Albert Dupontel es una de las caras más conocidas del cine francés desde hace unos 30 años (año arriba, año abajo). Recordado por papeles protagonistas como el de Dejad de quererme (2008) o secundarios como el de Un héroe muy discreto (1996) o Largo domingo de noviazgo (2004), quizás no sea tan reconocido como director y guionista de cine. Presente como actor en las 8 películas que ha firmado y filmado como autor, parece claro que detrás de todos sus trabajos hay una personalidad interesada sobre todo en la comedia. Incluso en películas de tono claramente dramático, como puede ser el caso de Nos vemos allá arriba (2017), opta en ocasiones por un tono de comedia o humor negro para mostrar el drama de los heridos en la guerra. Desconozco, al no haber visto todas las películas de Dupontel —aunque sí la última en el momento que escribo, La segunda vuelta (2023)—, si hay una evolución que ha ido suavizando esa oscuridad en el humor, pero desde luego en Bernie (1996), su ópera prima, uno puede ver una querencia por lo negro que supera con creces la parte cómica, si bien consigue con la suma de ambos géneros momentos de creatividad y genialidad que pueden incomodar tanto al espectador como dibujar una sonrisa entre el terror de los sucesos y la sordidez de su conjunto, así como en la propia distancia temporal/temática que hay entre la fecha de estreno y 2024, lo cual es resumido en la propia película por el personaje interpretado por Claude Perron —una joven adicta a la heroína con un padre alcohólico— cuando dice estar «harta de lo feo, de la mediocridad, de lo sórdido», para segundos después vomitar directamente a la cámara.

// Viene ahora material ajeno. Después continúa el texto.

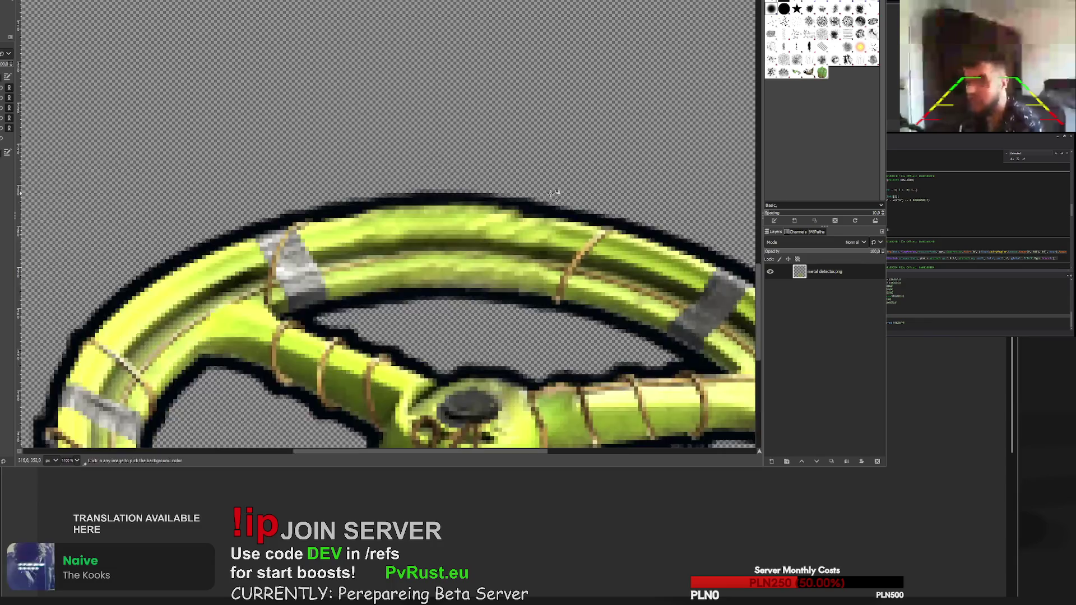
{"action": "scroll", "coordinate": [550, 191], "scroll_direction": "up", "scroll_amount": 2, "text": "ctrl"}
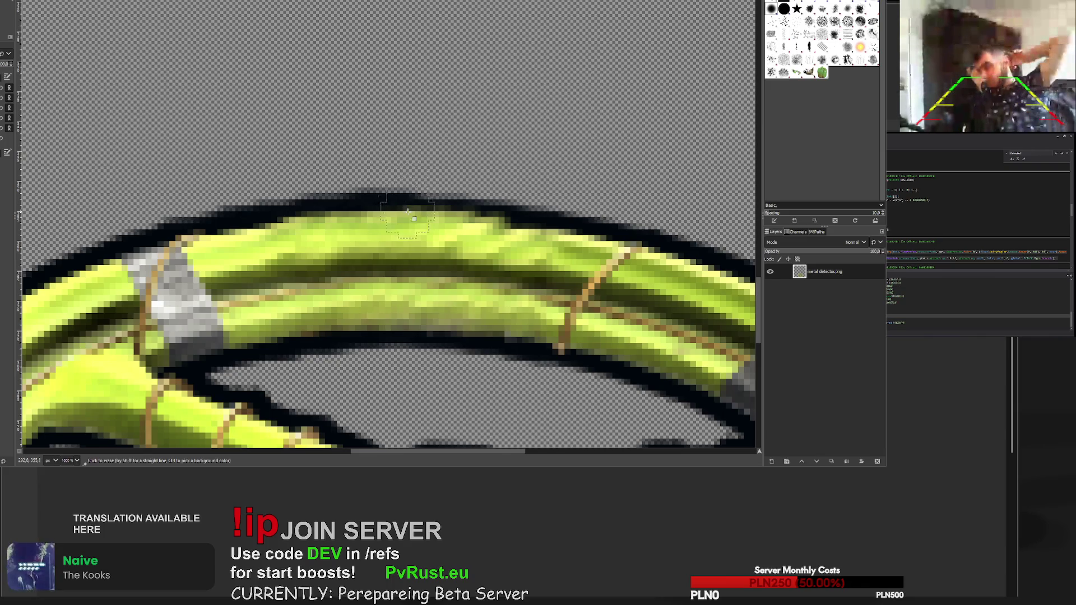
{"action": "scroll", "coordinate": [381, 159], "scroll_direction": "down", "scroll_amount": 7, "text": "ctrl"}
{"action": "scroll", "coordinate": [429, 187], "scroll_direction": "down", "scroll_amount": 3, "text": "ctrl"}
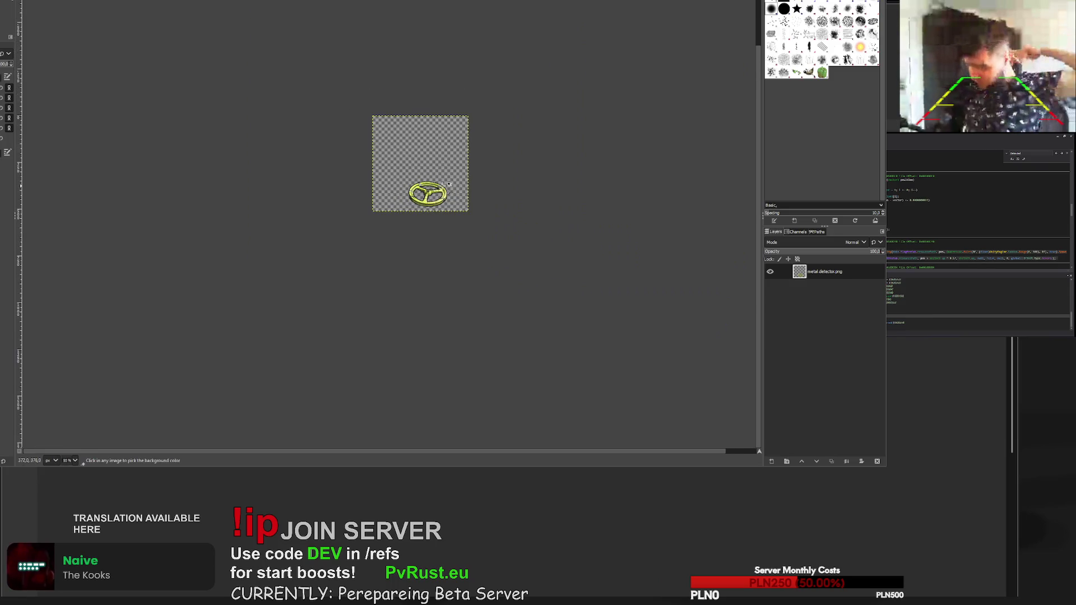
{"action": "scroll", "coordinate": [429, 187], "scroll_direction": "up", "scroll_amount": 5, "text": "ctrl"}
{"action": "scroll", "coordinate": [402, 190], "scroll_direction": "up", "scroll_amount": 5, "text": "ctrl"}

En contraste con la sensación de desaparición de la fealdad —estética y social— que hay en el cine actual más comercial (que nos puede generar cierta comodidad y calma en nuestro día a día), el protagonismo de personajes despreciables y disparatados capaces de llevar a cabo actos de maldad en toda regla nos puede llevar a un sentimiento de incomodidad en Bernie similar al de algunas escenas de La naranja mecánica, sin quizás tener mucho más en común con ella, aparte de una atmósfera desquiciada, un ritmo imparable, connotaciones morales, imágenes de sexo, violencia y secuencias que bien podrían ser consideradas tan emblemáticas como las ideadas por Kubrick —véase el momento en el que dos personajes afilan sus palas camino de la casa de una familia adinerada que van a asaltar—. Dicho así, sí que puede parecer que hay mucho en común, si bien es cierto que ambas obras solo comparten lo mezquino a veces, pero Bernie es sobre todo absurda y casi como una película de animación antigua, estrafalaria y espectacular, pero con sus dosis de crítica social y de realismo intoxicado («es la sociedad la que está jodida, le da uniformes a los idiotas para que puedan ser reconocidos»).
Si es verdad que el oficio de un director no consiste en grabar, sino en concebir, y que no debe rodar, sino imaginar, se puede decir que el primer trabajo como director de Dupontel prueba que algo de eso hay en él. Lo más interesante, en este caso, es que le haya dado casi siempre por rodar comedia, con el ansia de muchos ‹auteurs› por recurrir al drama para demostrar su valía. En el caso de Bernie, toda la comicidad deja, después de una hora y media de metraje, una sensación entre desagradable y triste en el espectador, pero parece ser la deseada por el propio director, guionista y protagonista de la película, que opta por cerrarla con un cambio de tono que se aleja ligeramente de todo lo visto antes, aunque aun así coherente y cohesionado entre sí.